§ REQUIRED ACTIONS
(a) Copy from the news report on methylisothiazolinone the part that opens with the words containing "By Steven Reinberg" and closes with "School of Medicine.".
(b) Translate this sentence from the news report on methylisothiazolinone into Spanish: "The chemical, methylisothiazolinone (MIT), belongs to a class of compounds called biocides."
(c) List every brand that the news report on methylisothiazolinone names as containing MIT.

§ TEXT PASSAGE

Mon Dec 6, 5:01 PM ET

By Steven Reinberg

HealthDay Reporter

MONDAY, Dec. 6 (HealthDayNews) -- Experiments with the brain cells of rats show that contact with an ingredient found in shampoos, hand lotions and paint causes neurons to die.

The chemical, methylisothiazolinone (MIT), belongs to a class of compounds called biocides. These are used in the manufacture of many common household products and industrial water cooling systems to prevent bacteria from developing.

According to the National Institutes of Health (news - web sites), brands containing MIT include the shampoos Head and Shoulders, Suave, and Clairol, as well as Pantene hair conditioner and Revlon hair color.

"As far as I can tell, no neurodevelopmental testing has been done on MIT," said lead researcher Elias Aizenman, a professor of neurobiology at the University of Pittsburgh School of Medicine.

Aizenman said he is concerned that without such testing it is not known if, for example, a pregnant woman who is exposed to MIT could put her fetus at risk for abnormal brain development. People working directly with MIT are those most at risk, he said.

§ DATASET EXCERPTS
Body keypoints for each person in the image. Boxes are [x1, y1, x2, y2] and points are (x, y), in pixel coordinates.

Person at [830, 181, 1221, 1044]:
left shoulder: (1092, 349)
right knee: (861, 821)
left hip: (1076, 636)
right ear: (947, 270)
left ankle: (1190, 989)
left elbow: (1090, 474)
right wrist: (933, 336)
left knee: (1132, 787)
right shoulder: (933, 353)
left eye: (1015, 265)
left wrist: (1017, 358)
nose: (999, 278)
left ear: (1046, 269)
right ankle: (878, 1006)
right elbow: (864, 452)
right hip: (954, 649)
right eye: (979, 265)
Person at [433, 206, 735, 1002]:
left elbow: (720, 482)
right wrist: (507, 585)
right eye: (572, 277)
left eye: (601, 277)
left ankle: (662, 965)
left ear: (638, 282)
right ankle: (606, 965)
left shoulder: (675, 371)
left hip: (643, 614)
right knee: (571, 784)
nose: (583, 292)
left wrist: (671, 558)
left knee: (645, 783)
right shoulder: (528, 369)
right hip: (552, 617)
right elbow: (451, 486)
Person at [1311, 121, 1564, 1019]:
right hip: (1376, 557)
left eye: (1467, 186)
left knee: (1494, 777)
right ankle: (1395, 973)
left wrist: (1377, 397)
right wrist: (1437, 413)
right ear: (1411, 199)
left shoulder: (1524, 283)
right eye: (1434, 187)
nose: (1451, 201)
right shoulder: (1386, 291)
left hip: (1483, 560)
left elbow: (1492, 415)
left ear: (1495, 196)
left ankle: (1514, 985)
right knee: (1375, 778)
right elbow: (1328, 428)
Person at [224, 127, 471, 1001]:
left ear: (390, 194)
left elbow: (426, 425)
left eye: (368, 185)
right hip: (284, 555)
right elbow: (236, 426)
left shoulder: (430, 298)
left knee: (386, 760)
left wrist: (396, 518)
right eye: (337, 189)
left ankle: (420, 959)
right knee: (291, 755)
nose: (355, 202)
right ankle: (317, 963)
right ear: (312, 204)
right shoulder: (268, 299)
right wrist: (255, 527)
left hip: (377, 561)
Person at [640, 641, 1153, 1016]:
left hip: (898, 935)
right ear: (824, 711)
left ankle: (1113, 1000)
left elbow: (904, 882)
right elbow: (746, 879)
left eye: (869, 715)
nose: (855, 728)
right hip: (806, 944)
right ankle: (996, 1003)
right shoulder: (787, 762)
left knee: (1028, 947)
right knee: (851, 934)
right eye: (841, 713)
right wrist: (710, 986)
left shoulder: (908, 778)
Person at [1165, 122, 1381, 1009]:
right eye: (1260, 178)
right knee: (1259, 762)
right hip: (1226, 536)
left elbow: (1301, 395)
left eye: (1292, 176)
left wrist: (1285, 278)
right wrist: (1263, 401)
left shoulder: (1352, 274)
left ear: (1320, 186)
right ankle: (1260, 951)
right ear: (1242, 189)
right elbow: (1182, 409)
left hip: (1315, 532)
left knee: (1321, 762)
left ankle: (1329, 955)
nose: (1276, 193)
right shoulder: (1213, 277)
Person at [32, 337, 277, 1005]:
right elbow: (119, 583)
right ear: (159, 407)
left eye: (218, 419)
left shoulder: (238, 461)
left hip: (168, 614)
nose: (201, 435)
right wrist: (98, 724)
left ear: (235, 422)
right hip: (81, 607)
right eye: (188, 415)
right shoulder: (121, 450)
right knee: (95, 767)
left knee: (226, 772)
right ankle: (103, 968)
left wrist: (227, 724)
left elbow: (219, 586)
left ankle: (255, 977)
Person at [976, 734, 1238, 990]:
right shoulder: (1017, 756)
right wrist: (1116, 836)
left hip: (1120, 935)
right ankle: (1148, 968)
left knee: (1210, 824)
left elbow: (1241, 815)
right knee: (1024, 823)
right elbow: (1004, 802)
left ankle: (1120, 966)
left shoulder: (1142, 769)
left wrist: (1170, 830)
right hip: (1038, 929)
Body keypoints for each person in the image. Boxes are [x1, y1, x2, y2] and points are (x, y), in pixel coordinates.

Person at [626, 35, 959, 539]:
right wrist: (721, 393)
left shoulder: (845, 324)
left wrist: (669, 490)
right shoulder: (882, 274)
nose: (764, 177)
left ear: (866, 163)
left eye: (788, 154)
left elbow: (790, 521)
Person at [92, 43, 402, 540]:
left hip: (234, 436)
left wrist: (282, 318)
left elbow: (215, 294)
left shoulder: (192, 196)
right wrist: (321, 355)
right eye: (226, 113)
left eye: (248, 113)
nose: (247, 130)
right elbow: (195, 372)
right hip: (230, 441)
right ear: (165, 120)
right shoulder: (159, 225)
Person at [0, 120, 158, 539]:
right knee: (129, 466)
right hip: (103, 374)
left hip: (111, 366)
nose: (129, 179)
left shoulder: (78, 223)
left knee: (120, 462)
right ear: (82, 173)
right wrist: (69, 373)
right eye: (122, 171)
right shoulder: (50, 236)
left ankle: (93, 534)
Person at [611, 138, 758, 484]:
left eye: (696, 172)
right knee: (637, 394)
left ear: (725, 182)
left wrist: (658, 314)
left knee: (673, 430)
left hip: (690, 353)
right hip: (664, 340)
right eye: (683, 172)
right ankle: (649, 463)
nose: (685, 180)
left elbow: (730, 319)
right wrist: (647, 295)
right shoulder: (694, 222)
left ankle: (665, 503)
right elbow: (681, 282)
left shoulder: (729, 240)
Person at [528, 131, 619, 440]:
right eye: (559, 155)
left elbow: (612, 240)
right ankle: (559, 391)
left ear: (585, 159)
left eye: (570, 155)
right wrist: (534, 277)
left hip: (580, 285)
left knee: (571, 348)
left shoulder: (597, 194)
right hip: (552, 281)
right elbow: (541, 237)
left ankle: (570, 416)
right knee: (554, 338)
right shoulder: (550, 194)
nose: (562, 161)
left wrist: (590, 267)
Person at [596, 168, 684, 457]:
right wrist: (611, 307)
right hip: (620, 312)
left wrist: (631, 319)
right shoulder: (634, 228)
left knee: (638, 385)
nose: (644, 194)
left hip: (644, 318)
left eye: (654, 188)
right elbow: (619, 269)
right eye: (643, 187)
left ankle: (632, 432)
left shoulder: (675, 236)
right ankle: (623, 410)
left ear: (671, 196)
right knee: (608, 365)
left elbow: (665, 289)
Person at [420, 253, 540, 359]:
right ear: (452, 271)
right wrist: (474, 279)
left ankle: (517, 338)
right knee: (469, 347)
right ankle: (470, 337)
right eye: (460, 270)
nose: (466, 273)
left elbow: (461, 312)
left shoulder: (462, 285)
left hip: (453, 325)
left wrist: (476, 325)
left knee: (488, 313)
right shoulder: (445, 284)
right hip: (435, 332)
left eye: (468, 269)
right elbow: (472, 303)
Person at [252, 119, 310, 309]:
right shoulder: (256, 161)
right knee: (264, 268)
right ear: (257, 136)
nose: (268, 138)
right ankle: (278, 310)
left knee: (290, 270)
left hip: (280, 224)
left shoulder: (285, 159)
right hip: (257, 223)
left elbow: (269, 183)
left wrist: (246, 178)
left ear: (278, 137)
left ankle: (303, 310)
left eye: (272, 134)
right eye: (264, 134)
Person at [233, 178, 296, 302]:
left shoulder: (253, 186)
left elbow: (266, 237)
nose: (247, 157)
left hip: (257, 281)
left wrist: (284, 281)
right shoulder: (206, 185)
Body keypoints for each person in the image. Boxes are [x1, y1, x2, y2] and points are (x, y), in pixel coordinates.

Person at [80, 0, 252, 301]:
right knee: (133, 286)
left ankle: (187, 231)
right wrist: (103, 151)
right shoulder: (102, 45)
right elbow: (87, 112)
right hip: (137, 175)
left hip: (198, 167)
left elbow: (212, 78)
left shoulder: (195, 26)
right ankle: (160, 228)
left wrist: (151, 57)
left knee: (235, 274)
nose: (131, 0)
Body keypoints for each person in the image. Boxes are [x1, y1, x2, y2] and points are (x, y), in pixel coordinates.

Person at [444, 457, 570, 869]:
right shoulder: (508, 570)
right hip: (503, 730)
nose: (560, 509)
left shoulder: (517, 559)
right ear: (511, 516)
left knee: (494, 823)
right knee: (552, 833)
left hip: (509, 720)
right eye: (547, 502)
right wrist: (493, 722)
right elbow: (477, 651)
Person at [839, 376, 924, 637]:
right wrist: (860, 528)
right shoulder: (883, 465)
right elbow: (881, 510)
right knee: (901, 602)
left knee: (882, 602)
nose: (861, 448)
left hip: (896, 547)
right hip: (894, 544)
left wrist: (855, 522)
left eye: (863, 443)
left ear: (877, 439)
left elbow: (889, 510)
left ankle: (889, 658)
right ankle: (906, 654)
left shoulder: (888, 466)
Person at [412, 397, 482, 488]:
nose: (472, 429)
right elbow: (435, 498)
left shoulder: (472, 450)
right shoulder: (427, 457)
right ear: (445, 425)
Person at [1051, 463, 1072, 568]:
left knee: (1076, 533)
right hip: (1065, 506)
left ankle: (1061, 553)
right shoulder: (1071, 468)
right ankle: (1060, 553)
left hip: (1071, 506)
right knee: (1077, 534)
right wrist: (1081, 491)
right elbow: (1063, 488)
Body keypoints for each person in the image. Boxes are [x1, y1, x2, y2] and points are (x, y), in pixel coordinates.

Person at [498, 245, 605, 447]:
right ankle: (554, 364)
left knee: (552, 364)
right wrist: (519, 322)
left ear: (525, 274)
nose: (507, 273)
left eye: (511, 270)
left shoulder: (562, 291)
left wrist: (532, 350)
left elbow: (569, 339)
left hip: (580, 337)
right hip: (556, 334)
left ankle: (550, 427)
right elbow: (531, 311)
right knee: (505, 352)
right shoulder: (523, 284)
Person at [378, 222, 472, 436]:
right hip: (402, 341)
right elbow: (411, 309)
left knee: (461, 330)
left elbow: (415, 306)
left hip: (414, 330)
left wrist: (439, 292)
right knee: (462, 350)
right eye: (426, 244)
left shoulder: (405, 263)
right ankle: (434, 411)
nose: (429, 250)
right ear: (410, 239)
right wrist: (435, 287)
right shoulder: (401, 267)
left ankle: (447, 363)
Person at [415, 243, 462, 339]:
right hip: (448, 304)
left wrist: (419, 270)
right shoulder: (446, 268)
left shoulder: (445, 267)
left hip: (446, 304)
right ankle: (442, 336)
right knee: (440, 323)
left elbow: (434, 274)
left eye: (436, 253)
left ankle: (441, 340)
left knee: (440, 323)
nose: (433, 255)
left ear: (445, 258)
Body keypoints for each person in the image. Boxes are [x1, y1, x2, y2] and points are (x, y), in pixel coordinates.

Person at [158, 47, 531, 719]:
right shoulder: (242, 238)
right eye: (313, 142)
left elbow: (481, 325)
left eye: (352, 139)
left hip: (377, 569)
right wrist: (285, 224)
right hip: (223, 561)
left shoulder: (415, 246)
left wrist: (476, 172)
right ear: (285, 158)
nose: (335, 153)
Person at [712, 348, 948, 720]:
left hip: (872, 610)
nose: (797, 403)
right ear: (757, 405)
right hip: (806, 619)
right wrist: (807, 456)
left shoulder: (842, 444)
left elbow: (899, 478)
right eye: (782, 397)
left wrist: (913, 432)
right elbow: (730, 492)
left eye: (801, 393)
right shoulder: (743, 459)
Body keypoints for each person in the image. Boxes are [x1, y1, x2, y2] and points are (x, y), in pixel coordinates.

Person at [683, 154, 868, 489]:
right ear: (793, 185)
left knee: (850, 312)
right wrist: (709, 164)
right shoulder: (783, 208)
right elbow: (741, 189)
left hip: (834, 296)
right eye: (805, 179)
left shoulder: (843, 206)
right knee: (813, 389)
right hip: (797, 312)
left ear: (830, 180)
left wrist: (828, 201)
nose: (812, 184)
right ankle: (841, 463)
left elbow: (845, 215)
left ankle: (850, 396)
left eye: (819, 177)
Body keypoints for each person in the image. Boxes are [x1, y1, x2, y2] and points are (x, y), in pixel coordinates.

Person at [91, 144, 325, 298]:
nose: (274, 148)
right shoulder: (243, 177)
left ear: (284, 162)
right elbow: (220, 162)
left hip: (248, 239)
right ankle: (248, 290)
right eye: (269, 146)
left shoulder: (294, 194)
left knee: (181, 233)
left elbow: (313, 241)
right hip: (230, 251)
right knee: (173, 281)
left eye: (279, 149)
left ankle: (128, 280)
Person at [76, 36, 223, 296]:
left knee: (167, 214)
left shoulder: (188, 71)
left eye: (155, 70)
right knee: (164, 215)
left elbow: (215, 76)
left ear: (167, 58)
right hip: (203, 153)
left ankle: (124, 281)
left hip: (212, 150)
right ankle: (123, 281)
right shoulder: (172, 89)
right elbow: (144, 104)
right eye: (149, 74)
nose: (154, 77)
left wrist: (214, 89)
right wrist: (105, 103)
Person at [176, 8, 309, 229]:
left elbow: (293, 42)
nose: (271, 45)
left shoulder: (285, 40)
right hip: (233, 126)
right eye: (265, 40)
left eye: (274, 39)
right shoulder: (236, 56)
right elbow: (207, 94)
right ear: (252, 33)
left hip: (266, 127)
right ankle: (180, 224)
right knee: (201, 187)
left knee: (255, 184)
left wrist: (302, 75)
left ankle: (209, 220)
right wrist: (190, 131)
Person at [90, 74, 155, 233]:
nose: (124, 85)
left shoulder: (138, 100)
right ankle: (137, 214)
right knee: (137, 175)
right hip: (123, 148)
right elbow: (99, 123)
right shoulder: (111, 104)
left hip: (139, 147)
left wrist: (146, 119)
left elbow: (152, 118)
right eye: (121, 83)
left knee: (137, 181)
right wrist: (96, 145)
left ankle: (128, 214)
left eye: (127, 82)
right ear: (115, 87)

§ RESPONSES FOR EACH TASK
(a)
By Steven Reinberg

HealthDay Reporter

MONDAY, Dec. 6 (HealthDayNews) -- Experiments with the brain cells of rats show that contact with an ingredient found in shampoos, hand lotions and paint causes neurons to die.

The chemical, methylisothiazolinone (MIT), belongs to a class of compounds called biocides. These are used in the manufacture of many common household products and industrial water cooling systems to prevent bacteria from developing.

According to the National Institutes of Health (news - web sites), brands containing MIT include the shampoos Head and Shoulders, Suave, and Clairol, as well as Pantene hair conditioner and Revlon hair color.

"As far as I can tell, no neurodevelopmental testing has been done on MIT," said lead researcher Elias Aizenman, a professor of neurobiology at the University of Pittsburgh School of Medicine.

(b) La sustancia química, la metilisotiazolinona (MIT), pertenece a una clase de compuestos llamados biocidas.

(c)
Head and Shoulders
Suave
Clairol
Pantene
Revlon